I decided to write this Rideshare Drivers Guide to help anyone seeking to get started as a side hustle and for those who are driving but may not be feeling successful. I am thankful to say that my experience has been both positive and profitable. You may find that is not everyone’s experience, and my goal is to help you avoid the mishaps and pitfalls that many new drivers fall into. To give you an example, on the difference in perspective, I am a part of a few rideshare driver groups and routinely hear people complaining about what isn’t working and how slow it is. Just last night some people were lamenting in the group that they “can’t get any rides” while I went out and made $90 in 4 hours. Sometimes experience makes the difference.
I still drive (very part-time) because I truly enjoy it. I enjoy meeting people and learning more about my city. Another thing I enjoy about it as a side hustle is that unlike a job or a business, when I am done, I am done. I don’t owe anyone any follow-ups and I don’t have work leftover to do the next day. I would imagine that is what some people like about doing it full time. I will cover the pros and cons and you can decide whether or not it is something for you, and whether or not it’s something you want to do full time or part-time.

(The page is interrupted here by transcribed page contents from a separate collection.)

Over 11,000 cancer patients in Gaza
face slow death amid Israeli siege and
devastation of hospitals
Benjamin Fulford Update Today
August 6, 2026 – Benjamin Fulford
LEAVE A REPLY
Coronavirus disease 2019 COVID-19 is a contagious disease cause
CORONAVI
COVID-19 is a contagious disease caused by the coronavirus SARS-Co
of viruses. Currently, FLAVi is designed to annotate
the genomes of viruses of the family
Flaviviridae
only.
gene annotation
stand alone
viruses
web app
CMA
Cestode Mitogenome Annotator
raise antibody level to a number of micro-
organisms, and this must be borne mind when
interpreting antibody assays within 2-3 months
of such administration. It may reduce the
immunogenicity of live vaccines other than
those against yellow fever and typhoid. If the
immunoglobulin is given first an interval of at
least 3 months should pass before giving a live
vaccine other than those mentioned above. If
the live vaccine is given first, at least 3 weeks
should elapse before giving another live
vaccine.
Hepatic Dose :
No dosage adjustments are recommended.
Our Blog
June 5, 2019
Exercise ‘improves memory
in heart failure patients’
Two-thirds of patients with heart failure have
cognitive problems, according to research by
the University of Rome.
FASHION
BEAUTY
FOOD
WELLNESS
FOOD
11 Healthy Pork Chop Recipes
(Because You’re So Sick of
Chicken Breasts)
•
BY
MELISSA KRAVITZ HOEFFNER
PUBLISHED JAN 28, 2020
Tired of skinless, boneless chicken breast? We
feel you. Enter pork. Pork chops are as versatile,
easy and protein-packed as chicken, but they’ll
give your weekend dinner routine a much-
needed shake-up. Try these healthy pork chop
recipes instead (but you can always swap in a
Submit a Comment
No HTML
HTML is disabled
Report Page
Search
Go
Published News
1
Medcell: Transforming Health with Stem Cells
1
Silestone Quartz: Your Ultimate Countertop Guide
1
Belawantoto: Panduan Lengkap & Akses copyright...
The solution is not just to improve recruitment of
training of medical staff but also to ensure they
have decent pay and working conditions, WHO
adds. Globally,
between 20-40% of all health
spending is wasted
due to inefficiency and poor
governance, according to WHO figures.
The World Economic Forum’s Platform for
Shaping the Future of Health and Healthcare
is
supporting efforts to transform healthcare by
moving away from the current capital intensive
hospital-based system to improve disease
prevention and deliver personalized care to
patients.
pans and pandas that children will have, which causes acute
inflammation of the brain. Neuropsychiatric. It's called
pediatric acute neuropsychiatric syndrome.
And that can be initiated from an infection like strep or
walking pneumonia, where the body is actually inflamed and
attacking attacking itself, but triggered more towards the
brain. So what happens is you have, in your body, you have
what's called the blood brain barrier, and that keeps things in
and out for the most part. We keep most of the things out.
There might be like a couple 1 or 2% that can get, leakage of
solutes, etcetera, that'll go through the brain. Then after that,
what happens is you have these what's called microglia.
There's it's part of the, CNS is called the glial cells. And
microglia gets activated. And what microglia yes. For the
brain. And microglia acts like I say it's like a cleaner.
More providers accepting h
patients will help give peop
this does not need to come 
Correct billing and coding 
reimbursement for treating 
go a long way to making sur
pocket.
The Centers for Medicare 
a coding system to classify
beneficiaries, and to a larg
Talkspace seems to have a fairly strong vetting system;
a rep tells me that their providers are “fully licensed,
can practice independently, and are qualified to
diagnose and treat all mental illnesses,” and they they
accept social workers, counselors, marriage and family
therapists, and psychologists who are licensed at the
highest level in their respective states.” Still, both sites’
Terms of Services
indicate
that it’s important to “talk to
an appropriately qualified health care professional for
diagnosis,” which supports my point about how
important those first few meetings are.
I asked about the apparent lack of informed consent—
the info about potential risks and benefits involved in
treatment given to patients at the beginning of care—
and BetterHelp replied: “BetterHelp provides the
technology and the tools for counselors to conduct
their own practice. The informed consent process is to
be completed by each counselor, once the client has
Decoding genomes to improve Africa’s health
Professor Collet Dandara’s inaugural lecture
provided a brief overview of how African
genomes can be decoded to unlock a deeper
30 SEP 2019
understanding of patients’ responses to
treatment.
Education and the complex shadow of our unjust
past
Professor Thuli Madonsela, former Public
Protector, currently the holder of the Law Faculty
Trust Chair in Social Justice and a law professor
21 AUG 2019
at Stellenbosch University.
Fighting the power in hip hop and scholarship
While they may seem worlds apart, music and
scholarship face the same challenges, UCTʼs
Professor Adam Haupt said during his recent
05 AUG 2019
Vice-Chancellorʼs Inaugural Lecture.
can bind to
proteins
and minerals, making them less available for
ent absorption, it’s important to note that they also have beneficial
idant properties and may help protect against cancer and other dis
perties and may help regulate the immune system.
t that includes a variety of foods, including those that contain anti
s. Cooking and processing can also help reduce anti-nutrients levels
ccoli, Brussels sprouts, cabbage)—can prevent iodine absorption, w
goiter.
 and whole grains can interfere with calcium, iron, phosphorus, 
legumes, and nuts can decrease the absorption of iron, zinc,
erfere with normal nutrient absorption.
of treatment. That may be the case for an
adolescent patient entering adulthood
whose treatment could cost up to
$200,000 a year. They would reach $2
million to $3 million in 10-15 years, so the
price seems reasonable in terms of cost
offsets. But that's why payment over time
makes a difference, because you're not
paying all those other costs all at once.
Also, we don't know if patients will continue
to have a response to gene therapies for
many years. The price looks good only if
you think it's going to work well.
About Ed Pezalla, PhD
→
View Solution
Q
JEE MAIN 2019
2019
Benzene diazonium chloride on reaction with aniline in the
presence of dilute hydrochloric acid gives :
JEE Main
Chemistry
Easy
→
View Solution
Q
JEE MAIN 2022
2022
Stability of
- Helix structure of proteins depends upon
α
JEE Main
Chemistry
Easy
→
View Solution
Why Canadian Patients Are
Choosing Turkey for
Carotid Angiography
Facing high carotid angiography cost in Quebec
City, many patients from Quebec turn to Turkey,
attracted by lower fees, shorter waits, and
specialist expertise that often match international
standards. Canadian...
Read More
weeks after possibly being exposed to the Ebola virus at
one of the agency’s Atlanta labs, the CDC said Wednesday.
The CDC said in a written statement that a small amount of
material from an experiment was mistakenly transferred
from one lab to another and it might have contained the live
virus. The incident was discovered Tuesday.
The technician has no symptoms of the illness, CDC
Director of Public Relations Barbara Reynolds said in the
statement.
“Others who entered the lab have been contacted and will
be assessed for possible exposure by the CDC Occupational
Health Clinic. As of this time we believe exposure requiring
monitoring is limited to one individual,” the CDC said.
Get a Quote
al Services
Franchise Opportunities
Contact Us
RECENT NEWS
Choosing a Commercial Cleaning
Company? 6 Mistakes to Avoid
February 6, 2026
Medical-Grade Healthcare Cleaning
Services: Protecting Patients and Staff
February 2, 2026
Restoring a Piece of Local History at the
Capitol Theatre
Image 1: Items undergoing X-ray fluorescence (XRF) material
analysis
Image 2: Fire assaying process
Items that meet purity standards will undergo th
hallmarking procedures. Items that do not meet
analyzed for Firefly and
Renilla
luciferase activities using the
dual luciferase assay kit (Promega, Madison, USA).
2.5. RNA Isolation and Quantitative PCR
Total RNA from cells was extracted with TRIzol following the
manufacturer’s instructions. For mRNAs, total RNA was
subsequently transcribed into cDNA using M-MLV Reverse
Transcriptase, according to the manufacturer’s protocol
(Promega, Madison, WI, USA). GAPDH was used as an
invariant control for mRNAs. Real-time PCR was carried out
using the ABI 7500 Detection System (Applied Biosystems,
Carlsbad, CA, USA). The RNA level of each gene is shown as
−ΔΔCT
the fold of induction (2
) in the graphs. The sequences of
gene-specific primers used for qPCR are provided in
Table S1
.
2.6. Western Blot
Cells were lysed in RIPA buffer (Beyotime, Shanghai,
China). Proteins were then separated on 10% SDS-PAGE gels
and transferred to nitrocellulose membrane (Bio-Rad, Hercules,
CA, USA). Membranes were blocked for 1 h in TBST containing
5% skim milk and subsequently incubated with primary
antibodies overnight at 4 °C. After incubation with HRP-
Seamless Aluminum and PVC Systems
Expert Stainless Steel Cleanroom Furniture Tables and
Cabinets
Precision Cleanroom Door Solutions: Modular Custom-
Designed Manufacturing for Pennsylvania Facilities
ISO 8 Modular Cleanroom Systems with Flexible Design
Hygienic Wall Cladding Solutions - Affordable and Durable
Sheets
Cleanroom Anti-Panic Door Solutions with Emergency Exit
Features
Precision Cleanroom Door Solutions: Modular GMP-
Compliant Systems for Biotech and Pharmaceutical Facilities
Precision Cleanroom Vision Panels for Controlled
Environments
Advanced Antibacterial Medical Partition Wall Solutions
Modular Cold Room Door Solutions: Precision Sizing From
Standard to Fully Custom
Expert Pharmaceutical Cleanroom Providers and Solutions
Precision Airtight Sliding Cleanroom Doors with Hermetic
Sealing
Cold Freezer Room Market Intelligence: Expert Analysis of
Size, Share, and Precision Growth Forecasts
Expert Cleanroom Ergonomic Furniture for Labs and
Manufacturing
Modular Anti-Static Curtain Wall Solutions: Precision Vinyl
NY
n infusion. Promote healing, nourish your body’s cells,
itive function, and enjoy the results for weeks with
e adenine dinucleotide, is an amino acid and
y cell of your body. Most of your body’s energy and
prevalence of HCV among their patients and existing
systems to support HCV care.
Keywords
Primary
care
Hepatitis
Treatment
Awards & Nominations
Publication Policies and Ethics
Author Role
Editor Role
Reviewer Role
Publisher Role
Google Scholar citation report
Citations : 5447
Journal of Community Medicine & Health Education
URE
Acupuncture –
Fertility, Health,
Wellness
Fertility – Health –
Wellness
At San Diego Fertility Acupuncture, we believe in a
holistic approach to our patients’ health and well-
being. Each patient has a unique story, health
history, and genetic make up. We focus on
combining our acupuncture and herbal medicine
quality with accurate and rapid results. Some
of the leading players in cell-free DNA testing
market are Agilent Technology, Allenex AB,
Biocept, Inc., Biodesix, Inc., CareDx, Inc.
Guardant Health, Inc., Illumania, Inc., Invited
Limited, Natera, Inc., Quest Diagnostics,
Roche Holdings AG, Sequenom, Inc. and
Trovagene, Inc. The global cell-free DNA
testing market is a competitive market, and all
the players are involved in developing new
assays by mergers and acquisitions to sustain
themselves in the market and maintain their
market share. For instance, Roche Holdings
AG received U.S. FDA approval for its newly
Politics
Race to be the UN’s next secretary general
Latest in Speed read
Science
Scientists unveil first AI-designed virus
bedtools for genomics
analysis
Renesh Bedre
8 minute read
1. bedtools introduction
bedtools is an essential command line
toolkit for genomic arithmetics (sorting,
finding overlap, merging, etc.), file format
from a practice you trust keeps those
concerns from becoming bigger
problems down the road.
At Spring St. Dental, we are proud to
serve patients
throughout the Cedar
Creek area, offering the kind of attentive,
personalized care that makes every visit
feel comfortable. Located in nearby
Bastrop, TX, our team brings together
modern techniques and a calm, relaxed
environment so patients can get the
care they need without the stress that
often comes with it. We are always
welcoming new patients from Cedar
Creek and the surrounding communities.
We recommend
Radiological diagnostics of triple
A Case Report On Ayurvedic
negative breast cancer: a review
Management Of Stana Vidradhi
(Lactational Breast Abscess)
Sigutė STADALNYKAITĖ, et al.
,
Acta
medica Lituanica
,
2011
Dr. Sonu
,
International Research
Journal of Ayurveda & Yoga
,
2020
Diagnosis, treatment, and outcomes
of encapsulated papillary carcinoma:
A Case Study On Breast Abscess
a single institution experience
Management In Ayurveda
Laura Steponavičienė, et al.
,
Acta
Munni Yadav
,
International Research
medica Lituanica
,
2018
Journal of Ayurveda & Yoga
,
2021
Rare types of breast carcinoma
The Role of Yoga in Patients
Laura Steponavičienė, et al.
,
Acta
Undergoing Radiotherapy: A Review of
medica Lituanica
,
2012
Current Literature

What You Need to Get Started – What makes ridesharing attainable for so many people is that you most likely already have what you need to get the job done.
Here is what you need:
- A Reliable Car. The car needs to have at least 4 doors and the age of the car actually varies by state and by company. For example, here in Arizona, Lyft will allow your car to be as old as 2002, however they don’t offer Power Driver bonuses unless your car is at least a 2011. Now, you are able to rent cars to drive and there are companies out there that will allow you to do this. I don’t recommend it because it obviously cuts into your earnings and the costs are not insignificant. Currently, I am seeing $209 per week listed for a car rental directly from Lyft. You will be required to get an inspection of your car and update that inspection annually. They say it is to make sure the cars are safe, but in my opinion, the inspections are never detailed enough to know if the car is safe. I recall having an inspection where they were more concerned about a paint chip than driving the car or looking at the brakes. Hopefully, things have improved.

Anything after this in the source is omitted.